Welche Rolle spielt Jean-Martin Charcot im Essay?
Charcot spielt eine zentrale Rolle, da sein Konzept der „Hölle der Frauen“ und seine Betonung der Sichtbarkeit von Symptomen bei der Konstruktion des Krankheitsbildes der Hysterie analysiert werden. Seine fotografische Dokumentation der Hysterie wird im Kontext des „Willens zum Wissen“ und des „Paradigmas der Sichtbarkeit“ untersucht.
Wie wird Nietzsches Denken in den Essay integriert?
Nietzsches Konzept der „Kunst als Physiologie“ dient als analytisches Werkzeug, um die vorherrschenden Denkstile und Deutungsmuster des Fin de Siècle zu verstehen. Sein Einfluss auf die Auffassung von Wahrheit als „Gemachtes“ und die Implikation für die Historisierung von Erkenntnissen und Erfahrungen im Kontext der „epistemischen Ästhetisierung“ werden diskutiert.
Welche Schlüsselbegriffe sind für das Verständnis des Essays wichtig?
Wichtige Schlüsselbegriffe sind Hysterie, Fin de Siècle, Kulturgeschichte, Physiologie, Jean-Martin Charcot, Nietzsche, „Kunst als Physiologie“, Gesamtkunstwerk, Semiotik der Weiblichkeit, Ikonografie und Wissenschaftsdiskurs.

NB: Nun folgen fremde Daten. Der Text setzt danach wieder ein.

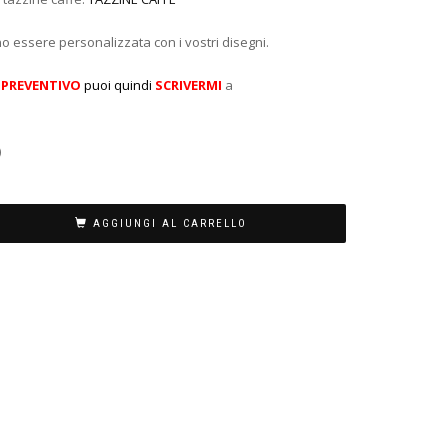
no essere personalizzata con i vostri disegni.
n
PREVENTIVO
puoi quindi
SCRIVERMI
a
)
AGGIUNGI AL CARRELLO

Welche These vertritt der Essay?
Die zentrale These des Essays ist, dass die Kategorie der Hysterie aus einer epistemologischen Ordnung entstand, die auf wissenschaftliche Diskurse und eine „Semiotik der Weiblichkeit“ zurückgreift.
Welche Methoden werden im Essay angewendet?
Der Essay verwendet eine kulturhistorische Analysemethode, die wissenschaftliche Diskurse, medizinische Konzepte und kulturelle Repräsentationen der Hysterie in Verbindung bringt. Er greift dabei auf literarische und bildliche Quellen zurück.
Für wen ist dieser Essay gedacht?
Dieser Essay richtet sich an ein akademisches Publikum, das sich für die Kulturgeschichte des 19. Jahrhunderts, die Geschichte der Medizin und die Geschlechterforschung interessiert.
Wo finde ich den vollständigen Essay?
Der vollständige Essay ist nicht in diesem FAQ enthalten. Dieser Text bietet lediglich eine umfassende Übersicht.